A l’occasion du 3ème anniversaire de la loi Garot contre le gaspillage alimentaire, Too Good To Go propose donc un aménagement des dates de péremption qui représentent à elles seules 20% du gaspillage alimentaire dans les foyers.
Repenser la façon dont notre système alimentaire fonctionne
«En France, 36% des émissions de gaz à effet de serre sont dues au secteur alimentaire. Le gaspillage alimentaire en est la partie visible, celle que nous voyons chaque jour. Il pèse à lui seul, plus de 16 milliards d’euros sur notre économie et si le gaspillage était un pays, il serait le 3e plus gros émetteur de gaz à effet de serre», explique Lucie Basch, «Ce n’est qu’en rassemblant l’ensemble des acteurs du système alimentaire que nous pourrons repenser la façon dont notre système alimentaire fonctionne (…). C’est aujourd’hui l’appui des industriels et du gouvernement que nous venons solliciter, pour soutenir et engager des actions d’ampleur, qui permettront d’atteindre l’objectif de 2025 : réduire de 50% le gaspillage alimentaire en France».
Ce livre blanc rassemble donc un ensemble de propositions concrètes nécessitant des réglementations, pour une société responsable et durable.

━━━━━━━━━━

▶ CONSIGNE
Répondez, s'il vous plaît, à ces questions sur l'extrait consacré au gaspillage alimentaire :
(a) Quelle part du gaspillage alimentaire dans les foyers les dates de péremption représentent-elles ?
(b) Quel pourcentage des émissions de gaz à effet de serre en France est dû au secteur alimentaire ?
(c) Quel objectif est fixé pour 2025 ?
Le matériel placé ci-dessous ne joue aucun rôle ici.

▶ LIGNES DE DONNÉES
━━━━━━━━━━

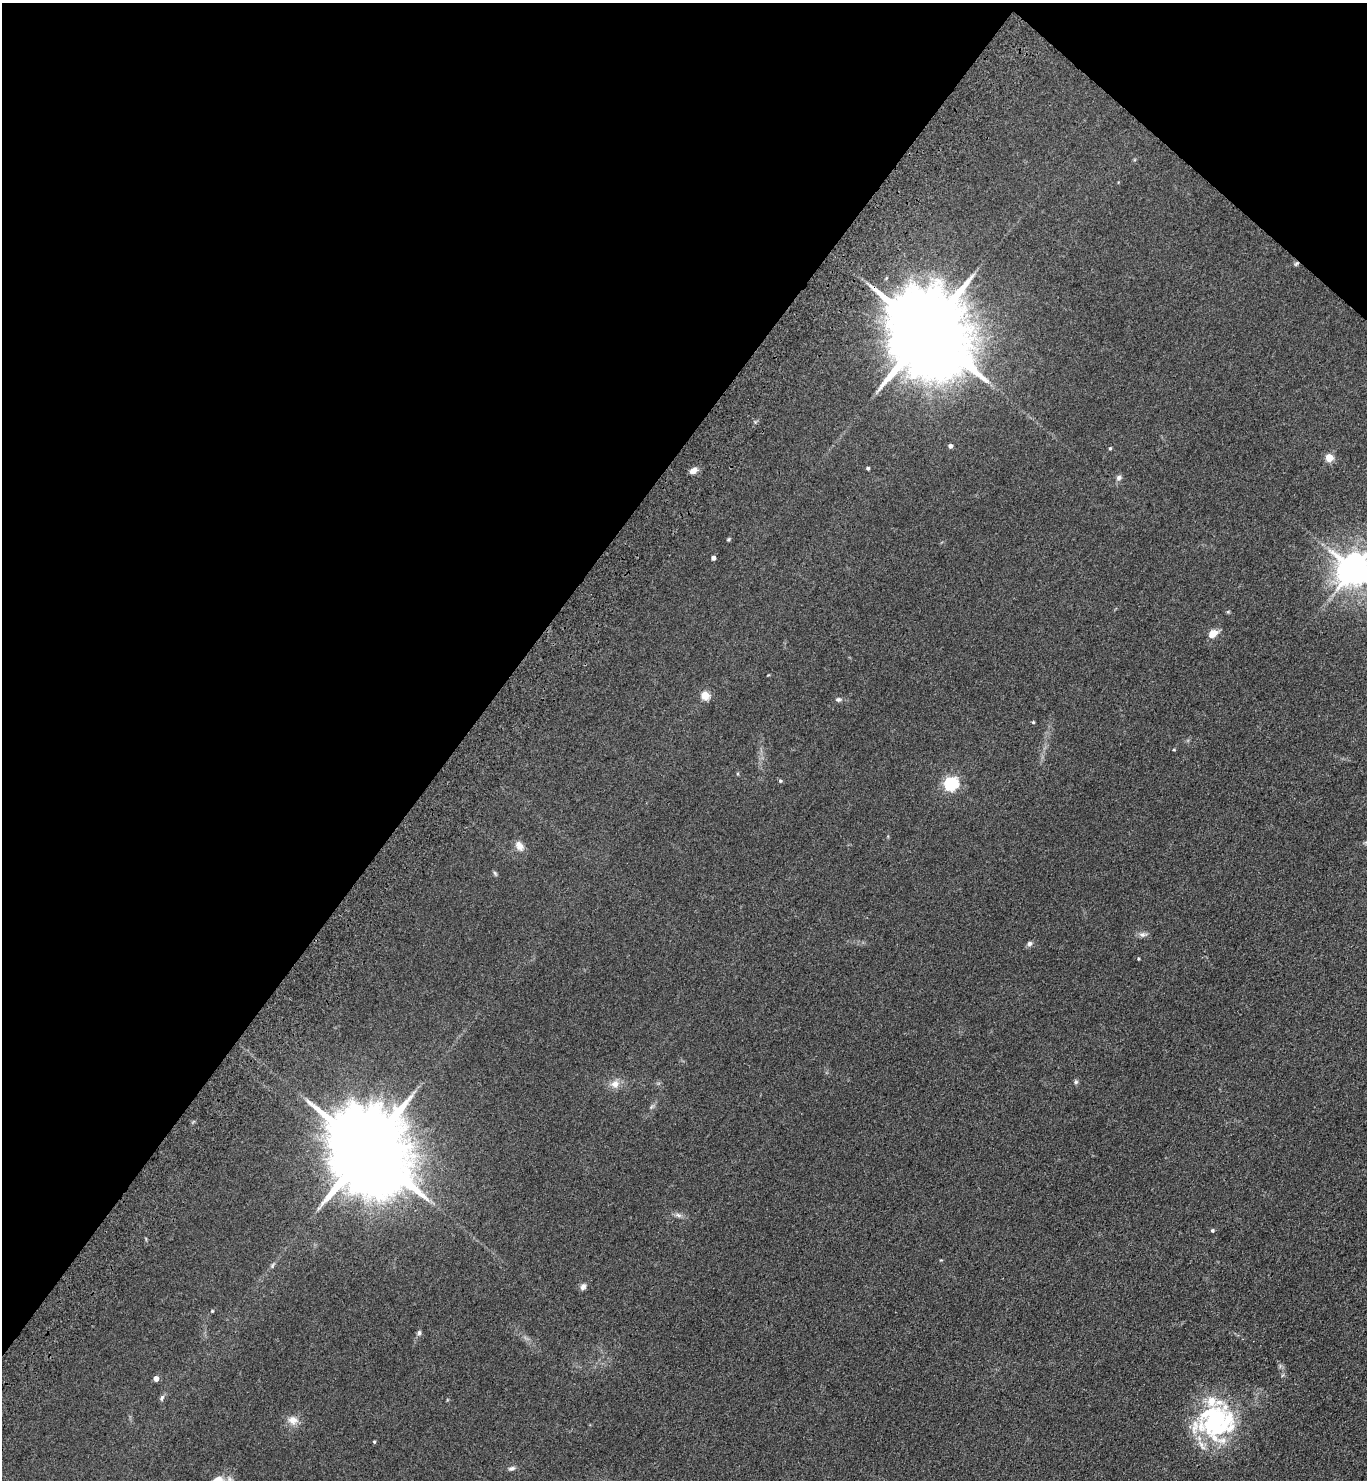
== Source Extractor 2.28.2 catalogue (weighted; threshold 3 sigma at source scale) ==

━━━━━━━━━━

▶ RÉSULTAT DE L'EXERCICE
(a) 20 % du gaspillage alimentaire dans les foyers.
(b) 36 %.
(c) Réduire de 50 % le gaspillage alimentaire en France.